| Stated problem 1 |
Answer these questions using the configuration arguments page:
(a) What does the page say it provides?
(b) Which value is currently supported for ``dataset``?
(c) What does the page say adapting the code to other datasets might require?

| Source excerpt |
——————————
Configuration Arguments
=======================

This page provides a list of possible configuration arguments.
For examples of how a config file could look like, check out the files:

-  `tutorials/01-RunConceptModel/config_run_concept.yml <https://github.com/jpcurbelo/torchHydroNodes/blob/master/tutorials/01-RunConceptModel/config_run_concept.yml>`_

-  `tutorials/02-PretrainNNmodel/config_pretrain_nn_model.yml <https://github.com/jpcurbelo/torchHydroNodes/blob/master/tutorials/02-PretrainNNmodel/config_run_pretrain.yml>`_

Data entries
------------

- ``dataset``: Defines which dataset will be used. Currently supported is ``camelsus`` (CAMELS-US dataset by `Newman et al., 2015 <https://hess.copernicus.org/articles/19/209/2015/>`_. The code is intended to support other datasets but might require specific adaptations, such as extending the parent class to handle differences in dataset structure or features.
——————————
| Stated problem 2 |
Copy out the lines of the records from the line containing "Q: How many tarts" through the end of the records, both ends included, keeping each line word for word.

(Records from a data collection)
——————————
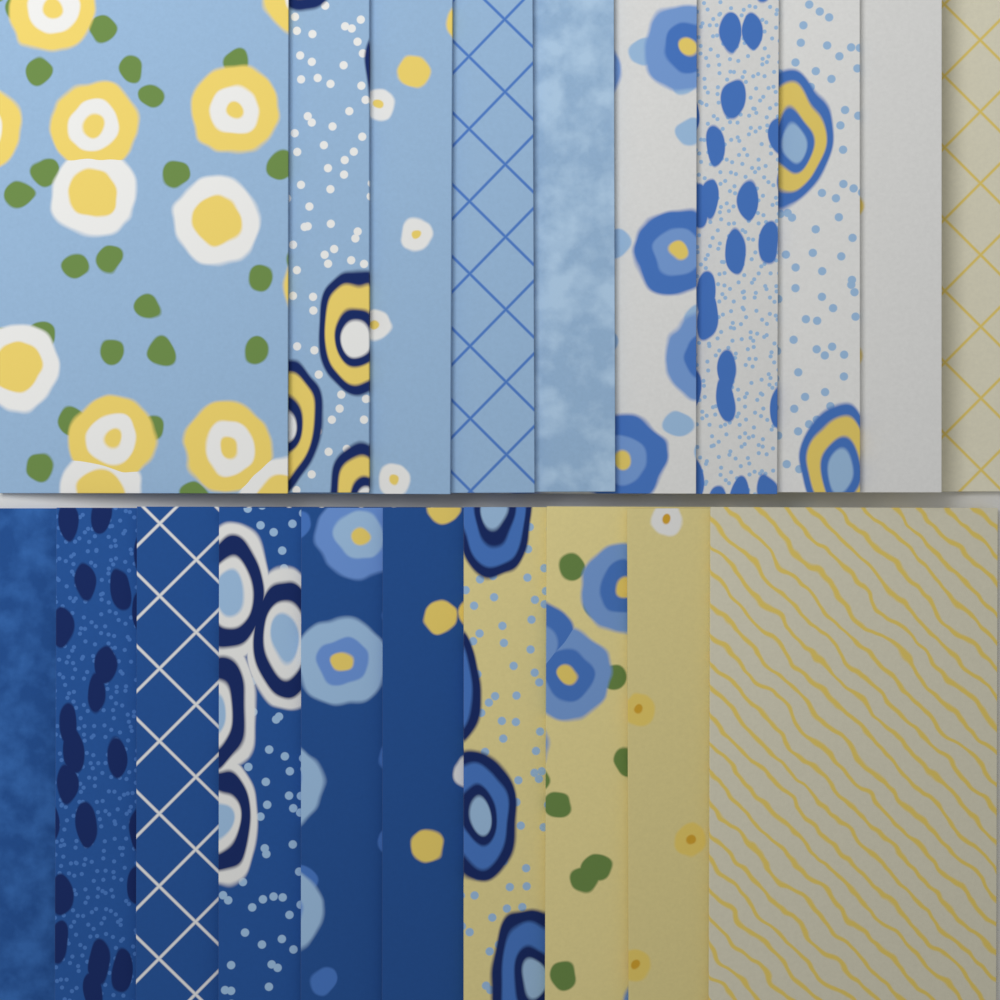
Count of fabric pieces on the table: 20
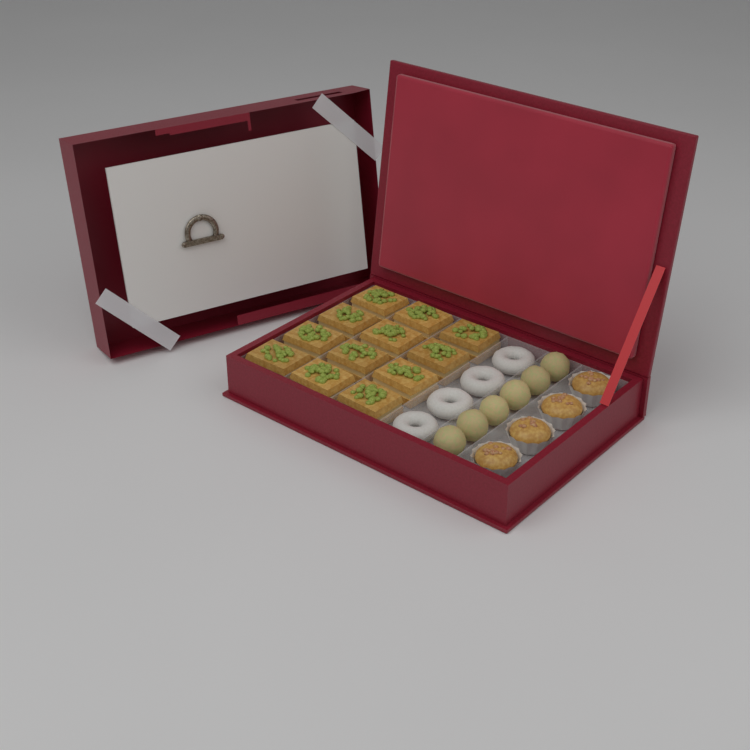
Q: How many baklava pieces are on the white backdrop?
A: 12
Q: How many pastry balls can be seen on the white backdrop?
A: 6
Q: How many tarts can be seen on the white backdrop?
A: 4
——————————
| Finished answer 1 |
(a) A list of possible configuration arguments.
(b) ``camelsus`` (the CAMELS-US dataset by Newman et al., 2015).
(c) Specific adaptations, such as extending the parent class to handle differences in dataset structure or features.

| Finished answer 2 |
Q: How many tarts can be seen on the white backdrop?
A: 4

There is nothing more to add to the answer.